According to Pound, "the method of Luminous Detail" had two main competitors in scholarship: "the method multitudinous detail" (most prevalent in his day) and "the method of sentiment and generalisation" (which he saw as outdated). (This was in "I Gather the Limbs of Osiris", from 1911, SP, p. 21.) In the Guide to Kulchur he puts it this way:
This active and instant awareness is NOT handed out in colleges and by the system of public and/or popular education. In this domain the individual will remain, individualism will remain, without any theoretical and ideological bulwarks. A man will continue to gain or lose his own soul. (GK, p. 52)
This individualism is really quite important. Kulchural Studies is not about teaching others how the world works. They'll "get it" if they do, we might say, and always in their own way. It is about saving your own soul from being duped about "the process now going on" (51).

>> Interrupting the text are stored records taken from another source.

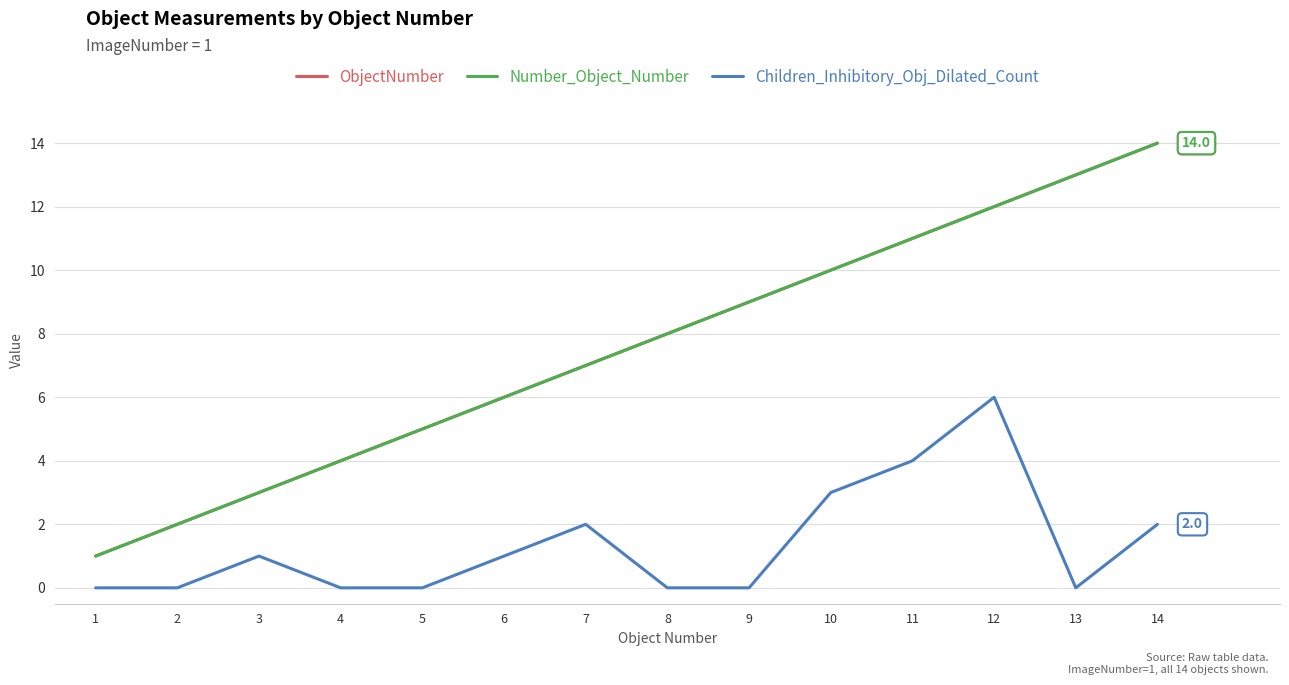

Does the chart have visible grid lines?

Yes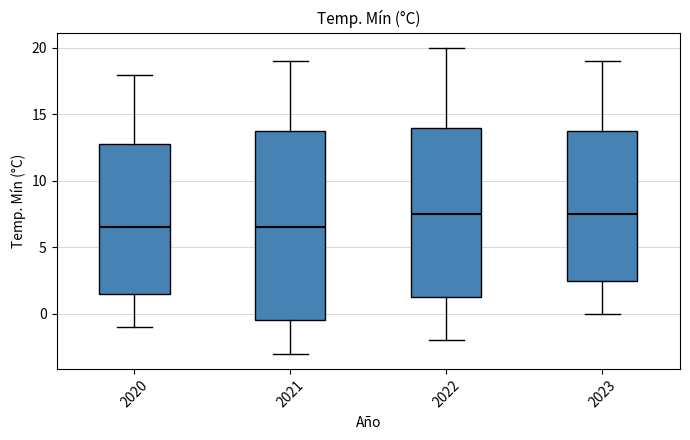

Which box is the tallest, from its lower edge to its upper edge?

2021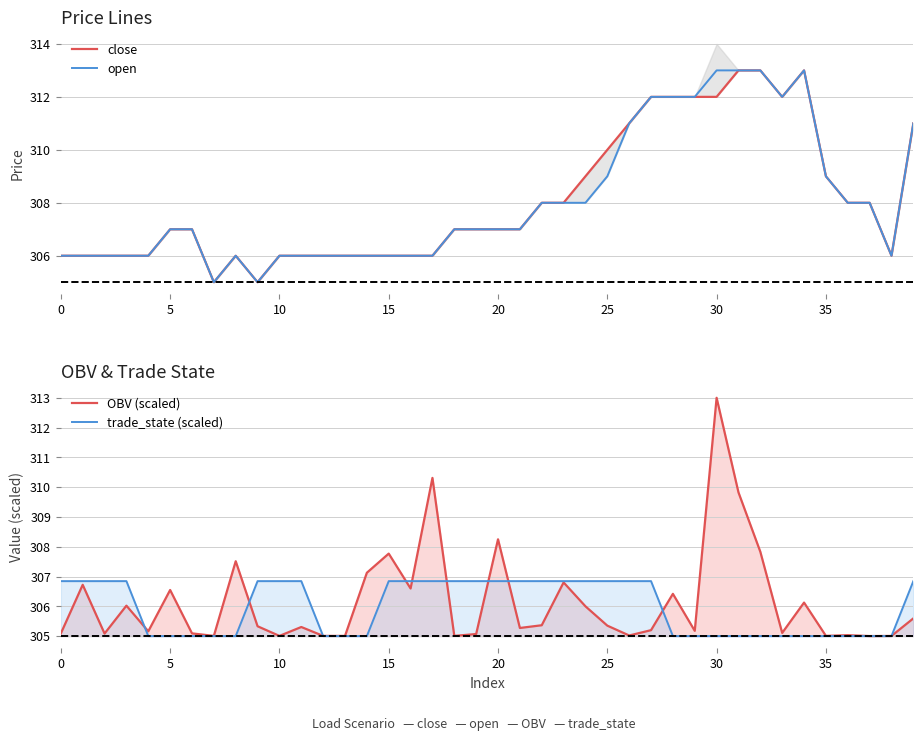

In open, how many points are lower than both neighbors (excluding endpoints)?

4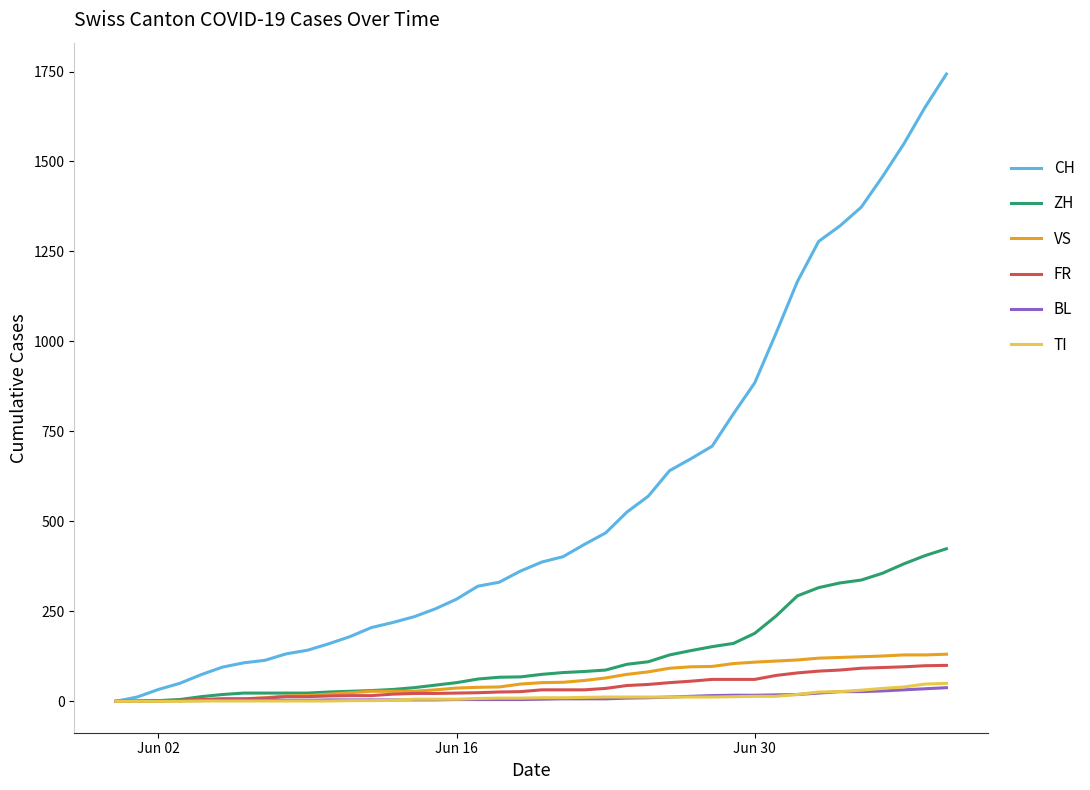

What is the maximum value shown in the chart?

1743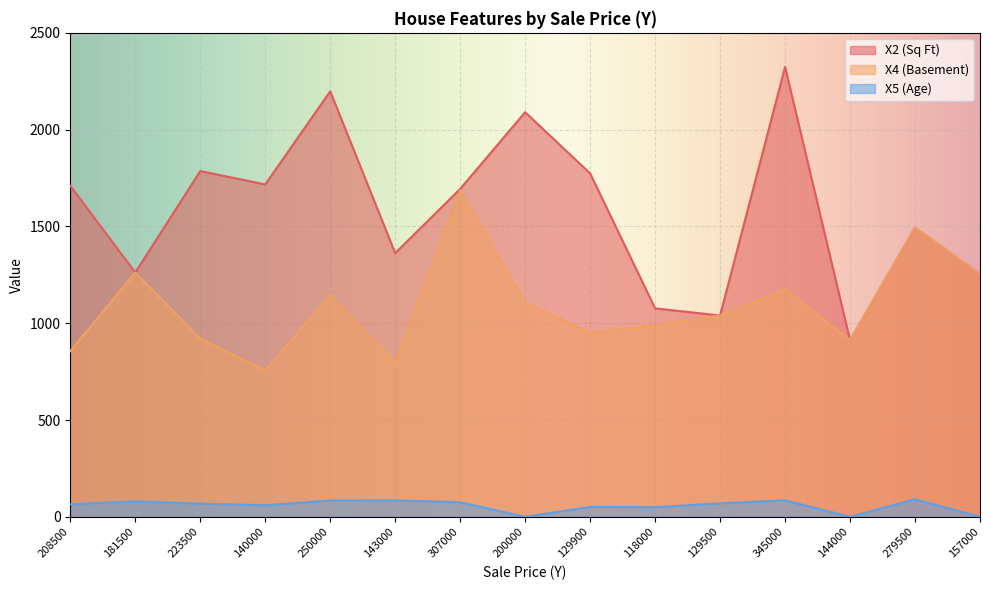

True or false: X4 (Basement) has a value of 246 at 118000.

False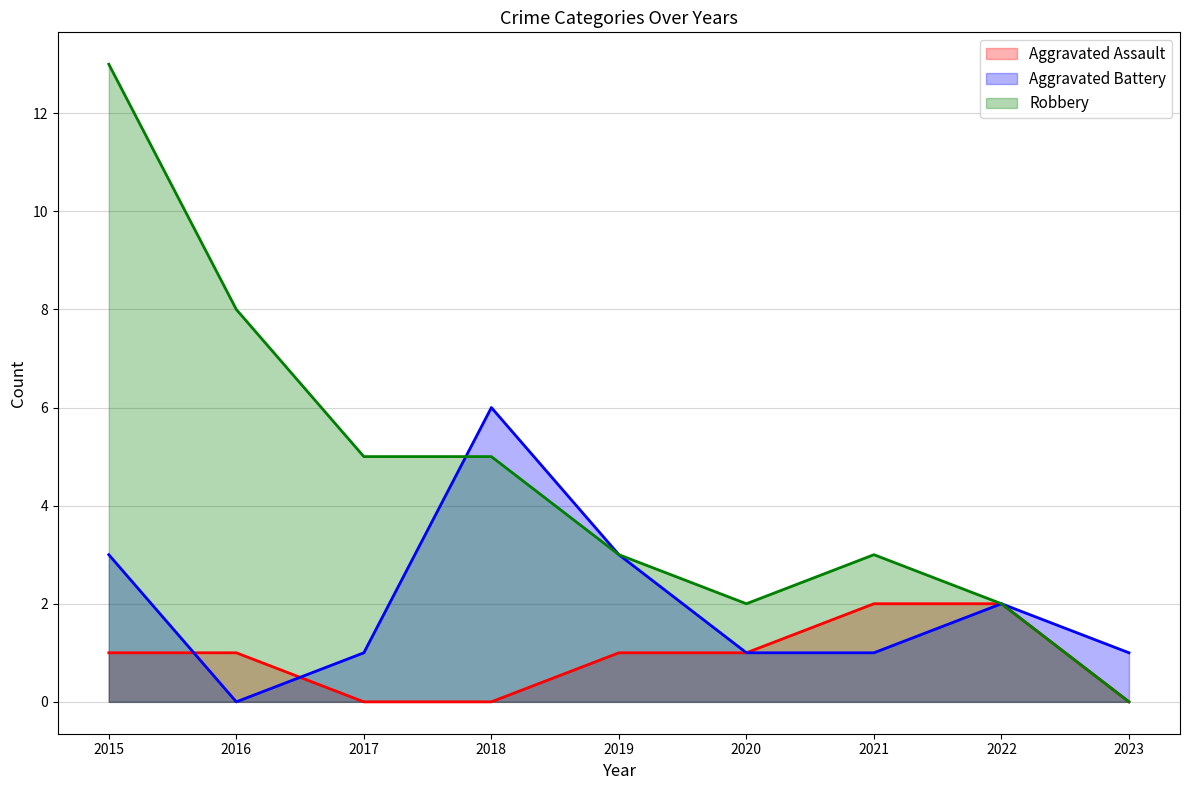

The value of Robbery at 2021 is 4. True or false?

False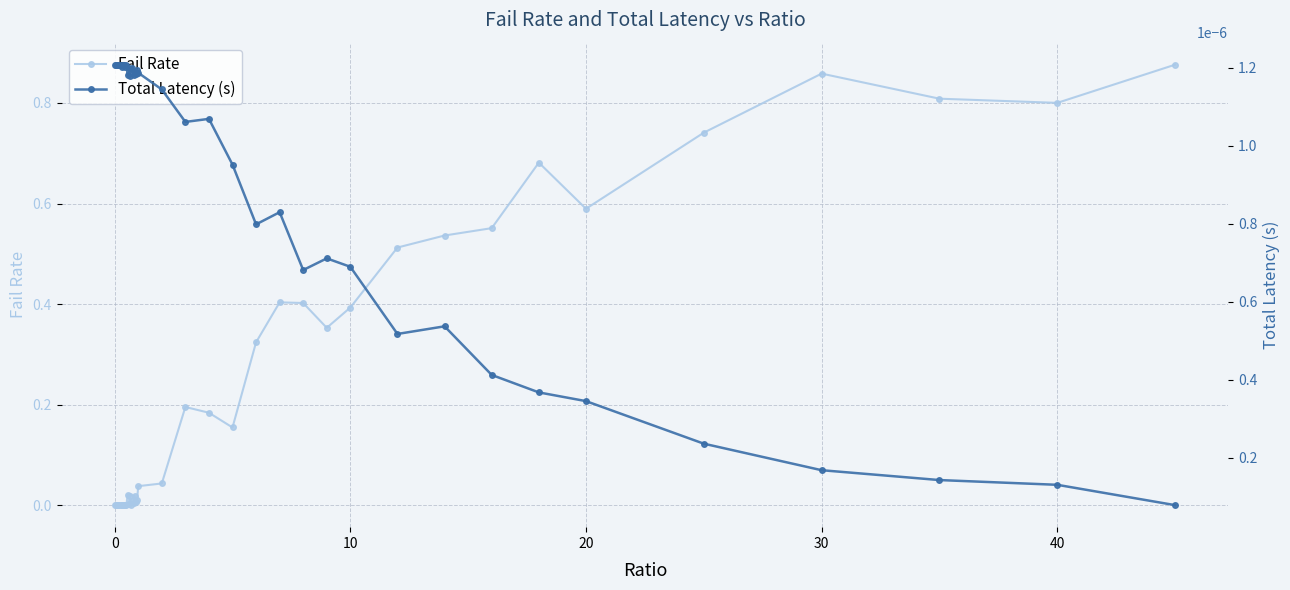

What is the maximum value shown in the chart?

0.9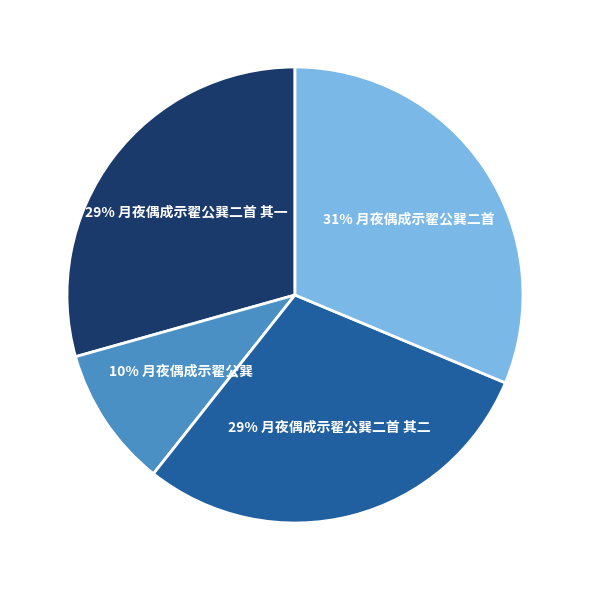

Does 29% 月夜偶成示翟公巽二首 其一 represent more than half of the total?

No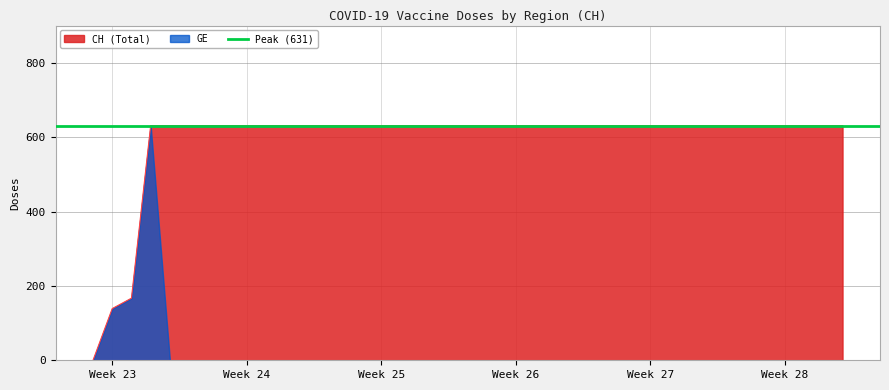

Is it true that CH (Total) equals 631 at Week 27?

True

When reading Pound, I sometimes think of Raymond Chandler's "The Simple Art of Murder", an essay that was published at about the same time as the Guide to Kulchur. Here he describes the corrupt world of hard-boiled detective novels. "Down these mean streets a man must go who is not himself mean" (20). "He talks as the man of his age talks—that is, with rude wit, a lively sense of the grotesque, a disgust for sham, and a contempt for pettiness" (20-21). In a way, this describes the Poundian literary and social critic.
But there is a disturbing detail: Chandler's "realist" vision was "a world in which gangsters can rule nations and almost rule cities" (I wonder if that shouldn't read "gangsters can rule cities and almost rule nations"). The informal, personal, and often violent networks of loyalty that run the world in the background of these novels are arguably fascist.